**Problem requirements**
Go through the entries below and tally each line holding the string "null". Return the number only.

━━ Records provided

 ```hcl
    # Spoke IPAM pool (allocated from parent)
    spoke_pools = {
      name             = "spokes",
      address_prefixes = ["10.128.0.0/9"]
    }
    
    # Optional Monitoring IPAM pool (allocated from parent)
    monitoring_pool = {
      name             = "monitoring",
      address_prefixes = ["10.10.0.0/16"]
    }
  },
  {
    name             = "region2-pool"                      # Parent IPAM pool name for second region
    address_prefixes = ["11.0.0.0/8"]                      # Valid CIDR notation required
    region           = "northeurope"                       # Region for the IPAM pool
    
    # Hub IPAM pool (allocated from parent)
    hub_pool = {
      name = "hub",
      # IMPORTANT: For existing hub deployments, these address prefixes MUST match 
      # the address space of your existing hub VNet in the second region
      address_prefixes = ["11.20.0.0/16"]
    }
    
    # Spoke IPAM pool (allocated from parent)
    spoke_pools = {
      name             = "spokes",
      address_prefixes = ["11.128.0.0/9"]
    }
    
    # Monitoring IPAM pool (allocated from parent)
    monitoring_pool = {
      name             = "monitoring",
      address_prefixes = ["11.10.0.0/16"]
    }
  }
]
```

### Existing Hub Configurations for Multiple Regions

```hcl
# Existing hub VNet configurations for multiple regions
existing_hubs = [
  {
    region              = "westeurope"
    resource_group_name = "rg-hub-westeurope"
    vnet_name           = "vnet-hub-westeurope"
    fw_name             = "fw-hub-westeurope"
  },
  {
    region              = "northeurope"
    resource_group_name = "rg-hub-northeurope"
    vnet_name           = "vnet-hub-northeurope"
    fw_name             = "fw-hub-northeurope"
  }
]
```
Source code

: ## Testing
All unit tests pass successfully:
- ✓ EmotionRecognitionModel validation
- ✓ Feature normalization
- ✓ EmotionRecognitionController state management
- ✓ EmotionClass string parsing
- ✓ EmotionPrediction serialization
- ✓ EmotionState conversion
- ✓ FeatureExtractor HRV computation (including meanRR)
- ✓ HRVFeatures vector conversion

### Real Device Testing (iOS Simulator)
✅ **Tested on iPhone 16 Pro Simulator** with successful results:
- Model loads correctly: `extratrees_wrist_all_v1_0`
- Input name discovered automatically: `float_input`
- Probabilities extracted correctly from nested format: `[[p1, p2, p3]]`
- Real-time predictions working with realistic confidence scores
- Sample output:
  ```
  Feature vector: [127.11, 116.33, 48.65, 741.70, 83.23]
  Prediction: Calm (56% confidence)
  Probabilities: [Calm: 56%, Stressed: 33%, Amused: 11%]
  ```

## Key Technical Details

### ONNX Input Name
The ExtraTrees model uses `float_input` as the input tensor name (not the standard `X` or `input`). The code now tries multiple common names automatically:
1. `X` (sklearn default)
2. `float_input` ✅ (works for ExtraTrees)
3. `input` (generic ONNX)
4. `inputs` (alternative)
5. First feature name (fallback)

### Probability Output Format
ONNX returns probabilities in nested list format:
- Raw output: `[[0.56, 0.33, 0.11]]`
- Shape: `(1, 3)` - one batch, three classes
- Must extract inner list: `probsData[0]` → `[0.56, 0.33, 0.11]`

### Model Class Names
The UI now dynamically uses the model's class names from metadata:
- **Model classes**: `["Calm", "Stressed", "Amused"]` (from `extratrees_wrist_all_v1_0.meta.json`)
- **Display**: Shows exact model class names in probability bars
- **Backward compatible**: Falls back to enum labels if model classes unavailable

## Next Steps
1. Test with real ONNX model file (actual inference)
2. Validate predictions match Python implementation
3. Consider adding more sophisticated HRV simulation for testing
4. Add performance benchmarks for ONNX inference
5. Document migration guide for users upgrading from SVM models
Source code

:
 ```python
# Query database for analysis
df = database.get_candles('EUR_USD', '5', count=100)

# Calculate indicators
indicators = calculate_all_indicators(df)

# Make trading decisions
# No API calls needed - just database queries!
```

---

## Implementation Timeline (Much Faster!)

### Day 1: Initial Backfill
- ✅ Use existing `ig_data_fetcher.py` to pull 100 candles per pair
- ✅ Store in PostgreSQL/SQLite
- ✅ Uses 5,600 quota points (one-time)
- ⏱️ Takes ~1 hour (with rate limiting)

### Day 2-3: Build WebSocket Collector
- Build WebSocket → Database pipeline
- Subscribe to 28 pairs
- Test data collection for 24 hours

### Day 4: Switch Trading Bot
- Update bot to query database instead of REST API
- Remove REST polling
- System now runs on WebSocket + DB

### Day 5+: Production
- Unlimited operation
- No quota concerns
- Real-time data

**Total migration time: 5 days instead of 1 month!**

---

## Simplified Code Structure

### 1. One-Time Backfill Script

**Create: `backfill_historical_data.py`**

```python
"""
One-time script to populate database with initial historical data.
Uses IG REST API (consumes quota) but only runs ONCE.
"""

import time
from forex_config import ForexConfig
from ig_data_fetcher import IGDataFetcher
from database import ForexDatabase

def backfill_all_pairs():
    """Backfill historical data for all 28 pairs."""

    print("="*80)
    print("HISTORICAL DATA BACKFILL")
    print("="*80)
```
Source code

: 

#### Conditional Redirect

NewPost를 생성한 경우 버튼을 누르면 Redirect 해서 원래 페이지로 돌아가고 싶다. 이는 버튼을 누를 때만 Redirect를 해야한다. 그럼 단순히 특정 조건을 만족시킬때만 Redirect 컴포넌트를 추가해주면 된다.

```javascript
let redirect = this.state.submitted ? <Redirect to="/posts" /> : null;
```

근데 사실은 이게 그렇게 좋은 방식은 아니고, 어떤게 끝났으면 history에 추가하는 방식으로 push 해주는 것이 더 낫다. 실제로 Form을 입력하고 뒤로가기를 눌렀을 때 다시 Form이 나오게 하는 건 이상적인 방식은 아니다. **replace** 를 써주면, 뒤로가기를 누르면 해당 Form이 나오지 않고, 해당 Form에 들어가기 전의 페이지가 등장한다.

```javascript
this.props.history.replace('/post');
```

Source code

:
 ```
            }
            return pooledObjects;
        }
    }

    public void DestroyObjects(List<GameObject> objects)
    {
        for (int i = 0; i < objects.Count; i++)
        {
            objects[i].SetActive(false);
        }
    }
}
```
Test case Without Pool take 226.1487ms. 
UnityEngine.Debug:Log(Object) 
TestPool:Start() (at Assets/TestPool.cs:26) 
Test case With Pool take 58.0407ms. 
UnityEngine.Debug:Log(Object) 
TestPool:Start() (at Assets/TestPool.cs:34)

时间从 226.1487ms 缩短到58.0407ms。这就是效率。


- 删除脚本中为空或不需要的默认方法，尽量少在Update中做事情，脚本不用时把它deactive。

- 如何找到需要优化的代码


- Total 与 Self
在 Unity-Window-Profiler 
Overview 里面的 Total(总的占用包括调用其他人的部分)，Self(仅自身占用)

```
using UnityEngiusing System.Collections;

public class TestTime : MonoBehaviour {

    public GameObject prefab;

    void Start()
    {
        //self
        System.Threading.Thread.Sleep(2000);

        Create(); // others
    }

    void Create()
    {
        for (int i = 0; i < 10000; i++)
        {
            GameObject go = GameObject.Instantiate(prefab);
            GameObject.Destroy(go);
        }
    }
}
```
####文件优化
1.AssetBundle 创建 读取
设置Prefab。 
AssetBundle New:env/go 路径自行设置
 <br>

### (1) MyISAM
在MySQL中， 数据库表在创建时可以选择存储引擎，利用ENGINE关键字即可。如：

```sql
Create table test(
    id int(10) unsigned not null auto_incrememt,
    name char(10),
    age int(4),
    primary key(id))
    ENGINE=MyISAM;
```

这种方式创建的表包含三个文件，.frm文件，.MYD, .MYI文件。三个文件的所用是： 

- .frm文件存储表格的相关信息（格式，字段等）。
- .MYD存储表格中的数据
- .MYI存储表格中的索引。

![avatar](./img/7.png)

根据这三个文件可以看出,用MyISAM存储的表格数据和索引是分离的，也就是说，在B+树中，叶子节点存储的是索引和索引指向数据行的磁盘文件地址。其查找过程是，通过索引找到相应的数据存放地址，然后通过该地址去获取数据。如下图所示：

━━━━

**Task answer**
2